Kontakt lensler çıkartılmadan havuza girilmemesi gerektiğini de belirten Doç. Dr. Sönmez, "Ayrıca bu şekilde sauna ve kaplıcalara girilmemelidir. Yaşanabilecek kornea iltihabı, çapaklanmayla birlikte gözde ağrı ve kimi zaman kalıcı görme kaybı ile sonuçlanabilecek hasarlara neden olabilmektedir. Havuzdan çıktıktan sonra yüz ve gözler temiz musluk suyuyla yıkanmalıdır. Suni gözyaşı damlaları kullanmak da göz yüzeyinden kimyasalları uzaklaştırıp gözyaşı tabakasını yeniden oluşturmaya yardım edebilmektedir" dedi.

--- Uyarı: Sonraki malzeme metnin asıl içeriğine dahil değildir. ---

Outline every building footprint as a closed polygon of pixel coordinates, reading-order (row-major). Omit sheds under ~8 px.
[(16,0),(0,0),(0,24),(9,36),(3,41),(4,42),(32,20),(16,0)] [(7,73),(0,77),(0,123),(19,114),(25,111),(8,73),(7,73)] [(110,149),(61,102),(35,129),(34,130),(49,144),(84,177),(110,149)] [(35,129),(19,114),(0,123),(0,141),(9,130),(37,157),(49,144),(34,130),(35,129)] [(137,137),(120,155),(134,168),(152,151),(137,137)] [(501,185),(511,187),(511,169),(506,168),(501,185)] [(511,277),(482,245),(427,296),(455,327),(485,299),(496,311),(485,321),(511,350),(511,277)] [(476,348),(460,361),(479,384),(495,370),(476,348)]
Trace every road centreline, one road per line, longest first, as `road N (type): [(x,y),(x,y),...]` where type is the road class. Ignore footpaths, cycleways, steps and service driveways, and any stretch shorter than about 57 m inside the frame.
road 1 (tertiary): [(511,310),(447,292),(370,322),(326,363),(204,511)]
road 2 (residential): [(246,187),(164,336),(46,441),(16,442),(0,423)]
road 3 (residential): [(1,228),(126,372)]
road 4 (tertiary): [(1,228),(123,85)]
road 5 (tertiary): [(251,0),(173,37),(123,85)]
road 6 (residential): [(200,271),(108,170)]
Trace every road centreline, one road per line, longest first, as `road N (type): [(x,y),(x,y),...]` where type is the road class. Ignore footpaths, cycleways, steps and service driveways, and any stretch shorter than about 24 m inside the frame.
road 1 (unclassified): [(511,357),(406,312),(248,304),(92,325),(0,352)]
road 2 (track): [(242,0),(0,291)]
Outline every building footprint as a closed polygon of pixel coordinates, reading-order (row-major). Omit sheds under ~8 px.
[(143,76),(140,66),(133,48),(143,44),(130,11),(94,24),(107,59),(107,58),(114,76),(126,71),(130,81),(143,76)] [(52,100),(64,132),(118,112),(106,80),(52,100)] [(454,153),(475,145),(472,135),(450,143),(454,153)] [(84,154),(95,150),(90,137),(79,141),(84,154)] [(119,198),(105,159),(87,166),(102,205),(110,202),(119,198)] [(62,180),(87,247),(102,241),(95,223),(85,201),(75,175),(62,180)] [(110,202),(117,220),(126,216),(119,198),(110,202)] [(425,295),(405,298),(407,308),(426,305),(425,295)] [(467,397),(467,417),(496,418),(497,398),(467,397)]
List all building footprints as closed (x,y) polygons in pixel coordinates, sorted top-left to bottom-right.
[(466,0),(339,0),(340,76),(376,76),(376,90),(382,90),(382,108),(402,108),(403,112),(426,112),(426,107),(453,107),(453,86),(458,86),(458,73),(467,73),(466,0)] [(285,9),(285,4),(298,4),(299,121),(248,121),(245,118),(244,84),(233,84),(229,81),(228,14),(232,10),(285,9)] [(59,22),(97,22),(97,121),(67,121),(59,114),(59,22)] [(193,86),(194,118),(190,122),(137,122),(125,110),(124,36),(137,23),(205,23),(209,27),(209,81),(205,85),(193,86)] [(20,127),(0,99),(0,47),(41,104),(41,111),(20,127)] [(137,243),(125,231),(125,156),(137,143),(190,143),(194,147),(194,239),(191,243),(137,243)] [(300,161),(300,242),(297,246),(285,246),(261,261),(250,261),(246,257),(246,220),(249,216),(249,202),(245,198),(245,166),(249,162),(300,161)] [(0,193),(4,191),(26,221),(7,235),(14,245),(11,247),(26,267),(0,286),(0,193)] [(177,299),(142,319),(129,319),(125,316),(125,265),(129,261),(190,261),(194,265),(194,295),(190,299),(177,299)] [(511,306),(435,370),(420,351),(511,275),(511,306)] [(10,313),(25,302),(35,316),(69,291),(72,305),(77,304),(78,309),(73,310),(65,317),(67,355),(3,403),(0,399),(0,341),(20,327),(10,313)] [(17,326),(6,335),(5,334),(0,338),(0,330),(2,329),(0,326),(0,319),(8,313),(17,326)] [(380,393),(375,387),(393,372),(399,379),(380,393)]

KAŞINTI UZUN SÜRE GEÇMEDİYSE UZMANA BAŞVURUN
Doç. Dr. Sönmez ayrıca havuzdan sonra gözlerdeki kızarıklık ve kaşıntının birkaç dakikada geçiyorsa sorun olmadığını ancak birkaç saat süren kaşıntı, kızarıklık ve batmaların gözlerde çapaklanma, görme bulanıklığı ve ağrı ile devam ettiğini söylüyorsa mutlaka göz doktoruna başvurulması gerektiğini belirtti.